Donald Trump said on Friday he would nominate John Ratcliffe to serve as US director of national intelligence some seven months after the Republican congressman withdrew from initial consideration for the post.
The nomination is unlikely to quell the turmoil at the top of America’s intelligence establishment as officials brace for a deeply contested nomination process while fears escalate of a partisan purge at the top of the country’s national security apparatus and warnings that Russia is preparing to interfere in the 2020 elections.
Mr Ratcliffe is likely to face opposition in the Senate that could preclude his confirmation, a development that would reset the clock on the nomination process that could enable Mr Trump to keep Richard Grenell, whom the US president announced as acting director of intelligence earlier this month, for another 210 days.
A former senior intelligence official said the nomination may have been made to “present the Senate with two unpalatable options” — either to approve Mr Ratcliffe or have Mr Grenell continue as acting chief.
Mr Grenell, a vocal loyalist who is also US ambassador to Germany, was due to step down by March 11 had Mr Trump not taken action to fill the post with a permanent appointment. According to the Federal Vacancies Reform Act, the new nomination would allow Mr Grenell to extend his stint as acting director if Mr Ratcliffe, a former US attorney, is not confirmed.
“Would have completed process earlier, but John wanted to wait until after IG Report was finished. John is an outstanding man of great talent!” Mr Trump said in a tweet.
Mr Trump’s allusion to “IG report” likely refers to the Department of Justice inspector-general’s report over the FBI’s handling of a months-long investigation into whether the 2016 Trump presidential campaign was assisted by Russian intervention and which Mr Trump derided as a “witch hunt”.
The inspector general’s report on the 2016 election, released in December, said the FBI had made mistakes but found no evidence of political bias by the agency in the decision to investigate the campaign.
Mr Trump initially tapped Mr Ratcliffe as the nation’s intelligence boss overseeing 17 agencies to replace Dan Coats, a former Republican senator who resigned in July after the president publicly clashed with his intelligence community over a series of high-profile assessments of North Korea, Iran and Russia at odds with his own.
Less than a week later, Mr Trump said Mr Ratcliffe, a Texas representative and a member of the House of Representatives intelligence committee, had decided to remain in Congress “rather than going through months of slander and libel”. Mr Ratcliffe had faced opposition from some Republicans and Democrats and suffered from criticism that he lacked experience and had embellished his national security credentials.
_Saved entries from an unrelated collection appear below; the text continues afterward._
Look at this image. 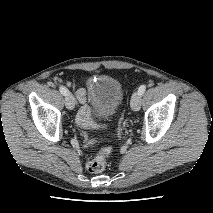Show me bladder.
Returning <instances> with one entry per match:
<instances>
[{
    "label": "bladder",
    "mask_w": 213,
    "mask_h": 213,
    "mask_svg": "<svg viewBox=\"0 0 213 213\" xmlns=\"http://www.w3.org/2000/svg\"><path fill=\"white\" fill-rule=\"evenodd\" d=\"M88 100L103 116H113L123 101V88L119 80L110 75L99 74L86 82Z\"/></svg>",
    "instance_id": "1"
}]
</instances>
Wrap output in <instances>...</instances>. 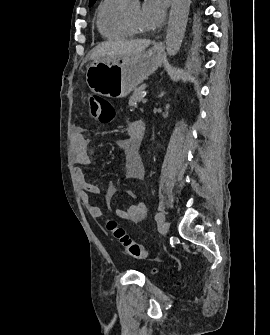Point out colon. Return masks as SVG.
Wrapping results in <instances>:
<instances>
[{"mask_svg": "<svg viewBox=\"0 0 270 335\" xmlns=\"http://www.w3.org/2000/svg\"><path fill=\"white\" fill-rule=\"evenodd\" d=\"M90 115L102 124H109L115 116V110L105 98L93 94L90 99ZM107 226L108 230L128 255L135 259H144L147 257L146 248L133 242L116 220L110 219Z\"/></svg>", "mask_w": 270, "mask_h": 335, "instance_id": "1", "label": "colon"}]
</instances>
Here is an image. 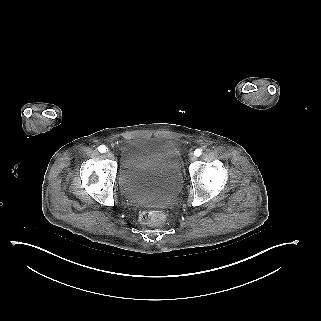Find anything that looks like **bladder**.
Listing matches in <instances>:
<instances>
[{
    "mask_svg": "<svg viewBox=\"0 0 321 321\" xmlns=\"http://www.w3.org/2000/svg\"><path fill=\"white\" fill-rule=\"evenodd\" d=\"M183 179L180 152L172 141L139 137L123 144L118 183L132 203L142 206L170 203L181 191Z\"/></svg>",
    "mask_w": 321,
    "mask_h": 321,
    "instance_id": "1",
    "label": "bladder"
}]
</instances>
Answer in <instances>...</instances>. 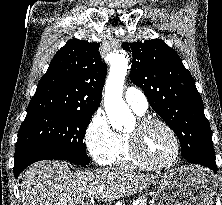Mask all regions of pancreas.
Listing matches in <instances>:
<instances>
[{
  "mask_svg": "<svg viewBox=\"0 0 222 205\" xmlns=\"http://www.w3.org/2000/svg\"><path fill=\"white\" fill-rule=\"evenodd\" d=\"M137 205H147V198L144 196L140 197Z\"/></svg>",
  "mask_w": 222,
  "mask_h": 205,
  "instance_id": "pancreas-1",
  "label": "pancreas"
}]
</instances>
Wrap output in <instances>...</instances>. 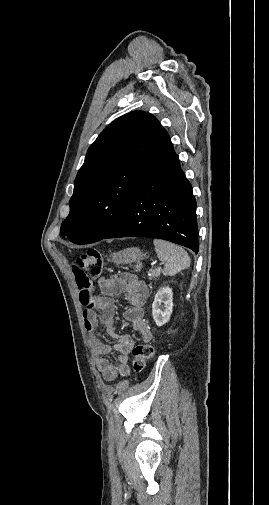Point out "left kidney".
<instances>
[{
    "label": "left kidney",
    "instance_id": "1",
    "mask_svg": "<svg viewBox=\"0 0 269 505\" xmlns=\"http://www.w3.org/2000/svg\"><path fill=\"white\" fill-rule=\"evenodd\" d=\"M173 310V292L169 287L158 290L152 303V316L157 326L166 324Z\"/></svg>",
    "mask_w": 269,
    "mask_h": 505
}]
</instances>
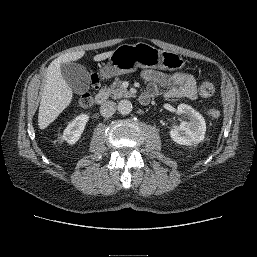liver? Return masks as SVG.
I'll list each match as a JSON object with an SVG mask.
<instances>
[{
    "label": "liver",
    "mask_w": 257,
    "mask_h": 257,
    "mask_svg": "<svg viewBox=\"0 0 257 257\" xmlns=\"http://www.w3.org/2000/svg\"><path fill=\"white\" fill-rule=\"evenodd\" d=\"M113 51L104 52L94 56V61H102L109 58ZM84 51L63 54L53 60L46 73V80L42 91L41 102L38 113V125L45 129L58 115L69 106L73 92L61 74L60 65L71 63L84 56Z\"/></svg>",
    "instance_id": "6515ba94"
}]
</instances>
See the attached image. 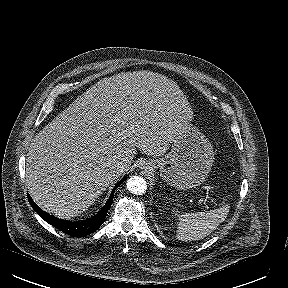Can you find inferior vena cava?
Segmentation results:
<instances>
[{
    "instance_id": "obj_1",
    "label": "inferior vena cava",
    "mask_w": 288,
    "mask_h": 288,
    "mask_svg": "<svg viewBox=\"0 0 288 288\" xmlns=\"http://www.w3.org/2000/svg\"><path fill=\"white\" fill-rule=\"evenodd\" d=\"M125 169H126V164H124L122 162H116V163L111 164L109 166L108 175L110 177L116 176V175L122 173Z\"/></svg>"
}]
</instances>
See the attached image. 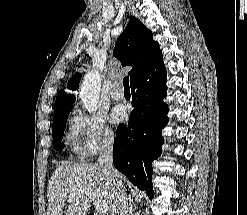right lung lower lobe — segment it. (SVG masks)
I'll return each instance as SVG.
<instances>
[{
	"label": "right lung lower lobe",
	"instance_id": "right-lung-lower-lobe-1",
	"mask_svg": "<svg viewBox=\"0 0 247 215\" xmlns=\"http://www.w3.org/2000/svg\"><path fill=\"white\" fill-rule=\"evenodd\" d=\"M166 69L162 54L131 81L134 110L128 125L120 124L114 143L113 163L135 186L154 196L152 162L161 155L162 129L168 123Z\"/></svg>",
	"mask_w": 247,
	"mask_h": 215
}]
</instances>
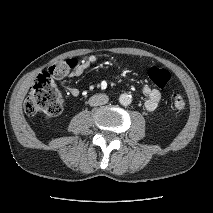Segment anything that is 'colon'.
I'll return each mask as SVG.
<instances>
[{"mask_svg": "<svg viewBox=\"0 0 213 213\" xmlns=\"http://www.w3.org/2000/svg\"><path fill=\"white\" fill-rule=\"evenodd\" d=\"M76 63L75 59L58 61L36 78L25 101L24 109L28 116L41 115L45 118H53L62 112L64 100L54 79L69 73ZM148 76L159 88H164L170 80L169 72L157 67H151ZM171 104L177 113L183 112L186 108L184 97L177 93L171 96Z\"/></svg>", "mask_w": 213, "mask_h": 213, "instance_id": "5ec220e1", "label": "colon"}]
</instances>
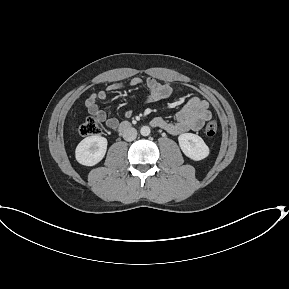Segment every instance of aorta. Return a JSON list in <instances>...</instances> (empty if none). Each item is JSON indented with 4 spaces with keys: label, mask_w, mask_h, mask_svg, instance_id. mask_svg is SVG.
<instances>
[{
    "label": "aorta",
    "mask_w": 289,
    "mask_h": 289,
    "mask_svg": "<svg viewBox=\"0 0 289 289\" xmlns=\"http://www.w3.org/2000/svg\"><path fill=\"white\" fill-rule=\"evenodd\" d=\"M140 133L142 136H148L150 134V128L148 126H142Z\"/></svg>",
    "instance_id": "obj_1"
}]
</instances>
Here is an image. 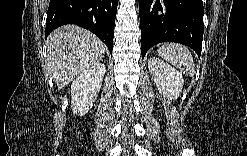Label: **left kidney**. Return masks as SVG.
Instances as JSON below:
<instances>
[{"mask_svg": "<svg viewBox=\"0 0 247 156\" xmlns=\"http://www.w3.org/2000/svg\"><path fill=\"white\" fill-rule=\"evenodd\" d=\"M148 69L152 80L164 97L170 100L179 97L184 85L183 76L179 71L157 57L148 59Z\"/></svg>", "mask_w": 247, "mask_h": 156, "instance_id": "1", "label": "left kidney"}]
</instances>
“It’s very clear from last summer that Ratcliffe’s would-be nomination was in trouble and that’s precisely the point,” said Ned Price, a former CIA career officer who resigned in 2017 because he no longer wanted to work for Mr Trump.
“This is part of Trump’s effort essentially to purge the intelligence community and to install loyalists at the helm of the intelligence establishment. [Mr Ratcliffe] is someone who has scant intelligence experience, he has voiced his scepticism and distrust of the intelligence community and he in fact embellished his credentials.”
Mr Trump had appointed intelligence professional Joseph Maguire as acting director last summer but he left earlier this month after reports that his senior election official Shelby Pierson gave a classified briefing to Congress that included saying Russia had a preference for Mr Trump at the 2020 elections. An official at the Office of the Director of National Intelligence said she “did not say Russia is aiding the re-election of President Trump”.
Intelligence professionals have expressed concern that Mr Grenell and his lieutenant Kash Patel, a former Republican Senate aide who has moved to the relatively small ODNI as his adviser, are seeking to stack the intelligence services with sympathisers who will help to quash reporting that might be at odds with the president’s agenda.
A second former senior intelligence official told the Financial Times the decision underlined Mr Trump’s intention to appoint someone to the role with “no apparent qualification except loyalty” to the president.
Chuck Schumer, the top Democrat in the Senate, called for Republicans to help reject Mr Ratcliffe’s nomination.
“Replacing one highly partisan operative with another does nothing to keep our country safe,” he said in a statement. “At a time when the Russians are interfering in our elections, we need a non-partisan leader at the helm of the intelligence community who sees the world objectively and speaks truth to power, and unfortunately neither acting director Grenell nor Rep Ratcliffe comes even close to that.”
But Richard Burr, the Republican chairman of the Senate select committee on intelligence, endorsed Mr Ratcliffe for the role.
“As I’ve said before . . . there is no substitute for having a permanent, Senate-confirmed director of national intelligence in place to lead our IC,” he said, adding he looked forward to receiving Mr Ratcliffe’s official nomination.
Four Republicans would need to reject Mr Ratcliffe’s nomination to scupper his bid in the Senate, in which Republicans have a 53-47 majority.